Penne with Pesto and Vegetables

Dairy Free

Author:based on Vegetarian Times
Yield:4 servings
Category:Main Courses


1/4 cups pine nuts
1 tsp. salt
1 cloves garlic, peeled and crushed
1 1/2 cups fresh basil
1 pinches crushed red pepper flakes
1/2 cups firm silken tofu (4 oz)
1 tbsp. olive oil
12 oz. small red potatoes, cut into 3/4" chunks (about 6)
1 cups broccoli
1/4 tsp. salt
12 oz. penne pasta (or other short tubular pasta)

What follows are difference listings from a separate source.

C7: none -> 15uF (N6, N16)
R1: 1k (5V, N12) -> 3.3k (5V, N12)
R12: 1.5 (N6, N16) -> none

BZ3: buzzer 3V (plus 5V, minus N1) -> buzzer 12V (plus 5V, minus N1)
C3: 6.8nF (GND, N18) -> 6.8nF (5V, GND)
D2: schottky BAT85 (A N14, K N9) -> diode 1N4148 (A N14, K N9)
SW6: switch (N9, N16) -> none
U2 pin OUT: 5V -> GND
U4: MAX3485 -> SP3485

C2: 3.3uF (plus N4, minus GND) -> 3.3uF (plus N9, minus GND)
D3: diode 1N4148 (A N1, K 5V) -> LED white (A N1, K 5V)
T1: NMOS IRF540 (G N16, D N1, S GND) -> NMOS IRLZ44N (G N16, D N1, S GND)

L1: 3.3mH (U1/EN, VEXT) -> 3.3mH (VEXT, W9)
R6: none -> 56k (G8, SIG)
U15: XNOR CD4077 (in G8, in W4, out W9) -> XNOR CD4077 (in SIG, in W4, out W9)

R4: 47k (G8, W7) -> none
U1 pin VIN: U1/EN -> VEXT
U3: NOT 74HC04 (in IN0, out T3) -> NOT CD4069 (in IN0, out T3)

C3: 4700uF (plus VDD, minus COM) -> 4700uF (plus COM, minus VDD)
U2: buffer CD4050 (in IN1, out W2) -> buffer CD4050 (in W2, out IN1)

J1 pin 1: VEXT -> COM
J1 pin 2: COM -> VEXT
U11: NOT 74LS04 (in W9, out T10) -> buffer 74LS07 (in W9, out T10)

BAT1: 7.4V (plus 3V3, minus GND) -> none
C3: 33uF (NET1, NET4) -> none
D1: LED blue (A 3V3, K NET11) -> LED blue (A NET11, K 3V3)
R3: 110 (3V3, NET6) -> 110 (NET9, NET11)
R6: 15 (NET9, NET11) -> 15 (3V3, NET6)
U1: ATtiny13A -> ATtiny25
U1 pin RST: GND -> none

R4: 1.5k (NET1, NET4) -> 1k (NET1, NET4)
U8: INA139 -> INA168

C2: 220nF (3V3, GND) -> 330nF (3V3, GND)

  1. : In dry small skillet, toast pine nuts over medium-low heat, stirring, until light golden and fragrant, 2 to 4 minutes. Transfer to small bowl and let cool. Using the side of chef's knife, mash garlic and 1 teaspoon salt until paste forms. Transfer to food processor along with toasted pine nuts, basil and pepper flakes and process until finely chopped. OR, USE 1/2 CUP PREPARED PESTO INSTEAD.
  2. Add tofu and oil to pesto-mixture process it is smooth. Transfer to medium bowl and season with freshly ground pepper to taste. Set mixture aside.
  3. Place potatoes in a steamer basket in large saucepan over 2 cups boiling water and season with remaining 1/4 teaspoon salt. Cover and cook 4 minutes. Add green beans and broccoli to steamer basket, cover and cook until potatoes and beans are tender, 8 to 10 minutes.
  4. Transfer vegetables to large serving bowl; cover to keep warm. Measure 1/3 cup water remaining in steamer and stir into pesto until well blended.
  5. Meanwhile, add penne to boiling water; stir to prevent sticking. Cook until just tender, 8 to 10 minutes.
  6. Drain pasta, reserving a little cooking water. Add pasta to vegetables along with pesto, adding a little reserved pasta water if needed. Toss to coat well and serve hot.


Nutrition Facts

4 servings per recipe

Serving size 1 serving

Amount per serving
% Daily Value*
Total Fat 10g15%
Saturated Fat 1g5%
Trans Fat
Cholesterol 0mg0%
Sodium 689mg29%
Total Carbohydrate 43g14%
Dietary Fiber 3g12%
Total Sugars
Includes Added Sugars
Protein 10g

The % Daily Value (DV) tells you how much a nutrition in a serving of food contributes to a daily diet. 2,000 calories a day is used for general nutrition advice.